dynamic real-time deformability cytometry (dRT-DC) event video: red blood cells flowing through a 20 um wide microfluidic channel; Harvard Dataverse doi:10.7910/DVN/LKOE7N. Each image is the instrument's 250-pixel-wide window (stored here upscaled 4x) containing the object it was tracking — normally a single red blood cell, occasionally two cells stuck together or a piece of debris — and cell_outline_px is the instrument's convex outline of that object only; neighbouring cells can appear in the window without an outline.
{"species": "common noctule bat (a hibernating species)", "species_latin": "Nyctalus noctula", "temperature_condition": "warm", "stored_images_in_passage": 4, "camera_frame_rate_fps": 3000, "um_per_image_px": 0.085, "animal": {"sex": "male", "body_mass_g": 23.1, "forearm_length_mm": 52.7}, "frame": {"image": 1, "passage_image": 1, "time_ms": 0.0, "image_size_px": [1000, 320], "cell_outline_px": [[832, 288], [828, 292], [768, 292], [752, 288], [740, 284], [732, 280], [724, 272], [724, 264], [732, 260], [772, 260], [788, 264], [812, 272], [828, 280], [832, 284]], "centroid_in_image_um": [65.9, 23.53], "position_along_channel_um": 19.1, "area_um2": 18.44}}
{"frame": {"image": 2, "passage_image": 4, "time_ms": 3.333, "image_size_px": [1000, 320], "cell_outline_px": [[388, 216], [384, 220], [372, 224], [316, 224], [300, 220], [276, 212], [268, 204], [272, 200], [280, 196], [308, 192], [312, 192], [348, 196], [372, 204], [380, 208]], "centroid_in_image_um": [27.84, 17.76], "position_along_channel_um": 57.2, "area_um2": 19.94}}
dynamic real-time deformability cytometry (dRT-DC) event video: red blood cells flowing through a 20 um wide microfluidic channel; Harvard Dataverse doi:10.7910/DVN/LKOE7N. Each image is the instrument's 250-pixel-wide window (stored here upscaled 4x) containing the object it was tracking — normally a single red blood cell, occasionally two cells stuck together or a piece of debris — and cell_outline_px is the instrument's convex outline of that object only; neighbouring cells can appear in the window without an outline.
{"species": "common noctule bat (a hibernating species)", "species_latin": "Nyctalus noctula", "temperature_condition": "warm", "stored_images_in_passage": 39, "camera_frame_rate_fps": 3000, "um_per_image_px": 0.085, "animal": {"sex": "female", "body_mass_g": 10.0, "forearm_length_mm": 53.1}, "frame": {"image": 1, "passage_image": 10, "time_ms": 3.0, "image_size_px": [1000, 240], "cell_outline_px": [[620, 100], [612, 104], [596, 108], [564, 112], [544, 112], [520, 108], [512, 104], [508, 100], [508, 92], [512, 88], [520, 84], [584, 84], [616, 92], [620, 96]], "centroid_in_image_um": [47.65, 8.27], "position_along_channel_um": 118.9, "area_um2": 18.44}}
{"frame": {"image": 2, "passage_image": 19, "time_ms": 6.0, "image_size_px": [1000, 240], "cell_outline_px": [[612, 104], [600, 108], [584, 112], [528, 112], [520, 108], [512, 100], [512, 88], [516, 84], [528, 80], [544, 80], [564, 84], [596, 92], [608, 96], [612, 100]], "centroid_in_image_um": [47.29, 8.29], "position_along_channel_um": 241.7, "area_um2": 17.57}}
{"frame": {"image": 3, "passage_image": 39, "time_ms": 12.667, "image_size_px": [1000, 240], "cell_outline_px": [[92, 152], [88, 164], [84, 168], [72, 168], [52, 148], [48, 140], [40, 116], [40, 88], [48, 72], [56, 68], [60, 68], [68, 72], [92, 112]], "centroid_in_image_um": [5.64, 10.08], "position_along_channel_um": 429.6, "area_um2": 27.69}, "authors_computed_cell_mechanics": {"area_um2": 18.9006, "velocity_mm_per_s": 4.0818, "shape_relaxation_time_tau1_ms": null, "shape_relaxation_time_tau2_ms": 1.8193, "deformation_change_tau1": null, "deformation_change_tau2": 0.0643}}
● ● ● ● ●
* [Written task]
Restate every record exactly, leaving nothing out.

* [Task answer]
dynamic real-time deformability cytometry (dRT-DC) event video: red blood cells flowing through a 20 um wide microfluidic channel; Harvard Dataverse doi:10.7910/DVN/LKOE7N. Each image is the instrument's 250-pixel-wide window (stored here upscaled 4x) containing the object it was tracking — normally a single red blood cell, occasionally two cells stuck together or a piece of debris — and cell_outline_px is the instrument's convex outline of that object only; neighbouring cells can appear in the window without an outline.
{"species": "common noctule bat (a hibernating species)", "species_latin": "Nyctalus noctula", "temperature_condition": "warm", "stored_images_in_passage": 4, "camera_frame_rate_fps": 3000, "um_per_image_px": 0.085, "animal": {"sex": "male", "body_mass_g": 23.1, "forearm_length_mm": 52.7}, "frame": {"image": 1, "passage_image": 1, "time_ms": 0.0, "image_size_px": [1000, 320], "cell_outline_px": [[832, 288], [828, 292], [768, 292], [752, 288], [740, 284], [732, 280], [724, 272], [724, 264], [732, 260], [772, 260], [788, 264], [812, 272], [828, 280], [832, 284]], "centroid_in_image_um": [65.9, 23.53], "position_along_channel_um": 19.1, "area_um2": 18.44}}
{"frame": {"image": 2, "passage_image": 4, "time_ms": 3.333, "image_size_px": [1000, 320], "cell_outline_px": [[388, 216], [384, 220], [372, 224], [316, 224], [300, 220], [276, 212], [268, 204], [272, 200], [280, 196], [308, 192], [312, 192], [348, 196], [372, 204], [380, 208]], "centroid_in_image_um": [27.84, 17.76], "position_along_channel_um": 57.2, "area_um2": 19.94}}
dynamic real-time deformability cytometry (dRT-DC) event video: red blood cells flowing through a 20 um wide microfluidic channel; Harvard Dataverse doi:10.7910/DVN/LKOE7N. Each image is the instrument's 250-pixel-wide window (stored here upscaled 4x) containing the object it was tracking — normally a single red blood cell, occasionally two cells stuck together or a piece of debris — and cell_outline_px is the instrument's convex outline of that object only; neighbouring cells can appear in the window without an outline.
{"species": "common noctule bat (a hibernating species)", "species_latin": "Nyctalus noctula", "temperature_condition": "warm", "stored_images_in_passage": 39, "camera_frame_rate_fps": 3000, "um_per_image_px": 0.085, "animal": {"sex": "female", "body_mass_g": 10.0, "forearm_length_mm": 53.1}, "frame": {"image": 1, "passage_image": 10, "time_ms": 3.0, "image_size_px": [1000, 240], "cell_outline_px": [[620, 100], [612, 104], [596, 108], [564, 112], [544, 112], [520, 108], [512, 104], [508, 100], [508, 92], [512, 88], [520, 84], [584, 84], [616, 92], [620, 96]], "centroid_in_image_um": [47.65, 8.27], "position_along_channel_um": 118.9, "area_um2": 18.44}}
{"frame": {"image": 2, "passage_image": 19, "time_ms": 6.0, "image_size_px": [1000, 240], "cell_outline_px": [[612, 104], [600, 108], [584, 112], [528, 112], [520, 108], [512, 100], [512, 88], [516, 84], [528, 80], [544, 80], [564, 84], [596, 92], [608, 96], [612, 100]], "centroid_in_image_um": [47.29, 8.29], "position_along_channel_um": 241.7, "area_um2": 17.57}}
{"frame": {"image": 3, "passage_image": 39, "time_ms": 12.667, "image_size_px": [1000, 240], "cell_outline_px": [[92, 152], [88, 164], [84, 168], [72, 168], [52, 148], [48, 140], [40, 116], [40, 88], [48, 72], [56, 68], [60, 68], [68, 72], [92, 112]], "centroid_in_image_um": [5.64, 10.08], "position_along_channel_um": 429.6, "area_um2": 27.69}, "authors_computed_cell_mechanics": {"area_um2": 18.9006, "velocity_mm_per_s": 4.0818, "shape_relaxation_time_tau1_ms": null, "shape_relaxation_time_tau2_ms": 1.8193, "deformation_change_tau1": null, "deformation_change_tau2": 0.0643}}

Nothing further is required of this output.